10-12-2009, 07:48 PM
Love to death
You know how all Fairy tales always have a happy ending? Well mine sure doesn’t. Happily isn’t a word I would ever use in here. But I do know a prince and love a prince. Does that make me a real princess? No. Not even in my dreams something always goes wrong. Don’t expect a happily ever after here or your sadly going to be disappointed.
Dear Alex,
I Hate to blame you for what’s happening to me right now…..but it is your fault. I may be your girlfriend and all but I don’t want to die for you. I’m giving up everything if you don’t realize that. I Love you but I can’t take it anymore. You need to come back. I don’t care what your parents want you to do. I’m sick and tired {literally} of being the one who suffers.
Always with love,
Anna
I’m Anna in case you were wondering but Alex is….or used to be my prince. He was supposed to help with the whole happily ever after thing. He isn’t really helping at this point in time, for the past two years actually he hasn’t been helping.
Dear Anna, Please don’t make me do this. I can’t. I just can’t.
Love,
Alex
Why do I love him? I honestly don’t really know anymore. I can’t find a reason.
Dear Alex,
I’m sick of asking you to come back. Let me die I honestly don’t care anymore. Don’t blame someone else though. It’s your fault I’m dying not anyone else’s. I can’t love someone who’s like that. I just can’t. I love my father more then you right now and you know I don’t really love him.
Love,
Anna
Dear Anna,
It’s your dads fault your dying don’t going blaming me.
Lots of Love,
Alex
Really? He can’t even take the blame of the fact it’s his fault. Well it’s not my dad’s fault, it’s his!

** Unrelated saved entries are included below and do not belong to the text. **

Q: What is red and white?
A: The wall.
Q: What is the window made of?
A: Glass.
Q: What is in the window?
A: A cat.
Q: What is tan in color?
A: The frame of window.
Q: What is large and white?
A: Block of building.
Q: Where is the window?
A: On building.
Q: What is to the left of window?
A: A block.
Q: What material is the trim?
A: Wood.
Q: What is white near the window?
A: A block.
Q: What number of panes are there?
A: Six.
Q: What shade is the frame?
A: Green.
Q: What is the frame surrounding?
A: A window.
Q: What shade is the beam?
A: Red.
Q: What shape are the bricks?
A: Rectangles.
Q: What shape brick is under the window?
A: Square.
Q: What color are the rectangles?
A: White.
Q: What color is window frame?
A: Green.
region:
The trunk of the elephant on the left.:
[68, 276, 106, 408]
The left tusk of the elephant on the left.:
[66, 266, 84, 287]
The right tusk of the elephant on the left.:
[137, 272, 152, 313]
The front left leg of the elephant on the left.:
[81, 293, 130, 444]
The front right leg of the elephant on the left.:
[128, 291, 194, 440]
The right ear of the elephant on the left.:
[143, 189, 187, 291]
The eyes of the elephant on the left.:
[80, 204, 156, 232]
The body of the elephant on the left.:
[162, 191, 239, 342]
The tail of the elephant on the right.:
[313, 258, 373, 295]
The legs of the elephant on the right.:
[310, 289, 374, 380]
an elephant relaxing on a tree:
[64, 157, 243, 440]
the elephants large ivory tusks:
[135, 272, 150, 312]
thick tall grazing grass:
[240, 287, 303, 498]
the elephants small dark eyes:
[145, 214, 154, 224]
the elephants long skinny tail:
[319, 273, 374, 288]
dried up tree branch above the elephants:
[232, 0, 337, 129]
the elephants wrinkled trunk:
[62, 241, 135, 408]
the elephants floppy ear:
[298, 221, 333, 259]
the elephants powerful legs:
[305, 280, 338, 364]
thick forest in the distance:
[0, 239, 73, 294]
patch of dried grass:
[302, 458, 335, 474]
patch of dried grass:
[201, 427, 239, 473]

He could save me but will he? Nope he won’t he never will.
I grabbed a piece of notebook paper and wrote my parents a note. It’s the last thing I’ll ever say to them.
Dear Mom and Dad, I love you. Don’t forget that please. When you find this I’ll be dead but here’s a printed copy of my last two years. The ones I lived. I was happy and sad but always had you. Don’t forget me please.
Love Always, Anna
I took a copy of my journal from my pc and printed it. It was 20 pages. I know it’s not done yet well I hope it’s not.
Dear Alex, Whatever. Goodbye.
I love you, Anna
This is it I can tell anyone reading this I’m sorry there isn’t a happy ending.
Dear Anna, I’m coming stay calm. I will save you.
Love, Alex
He's coming! Well maybe this is a happy ending. Then again the dizziness might change that.
Alex, HURRY!
I Typed as I slipped into Darkness. In my mind all I could see was his eyes filled with sorrow and regret. I wish darkness would take over completely.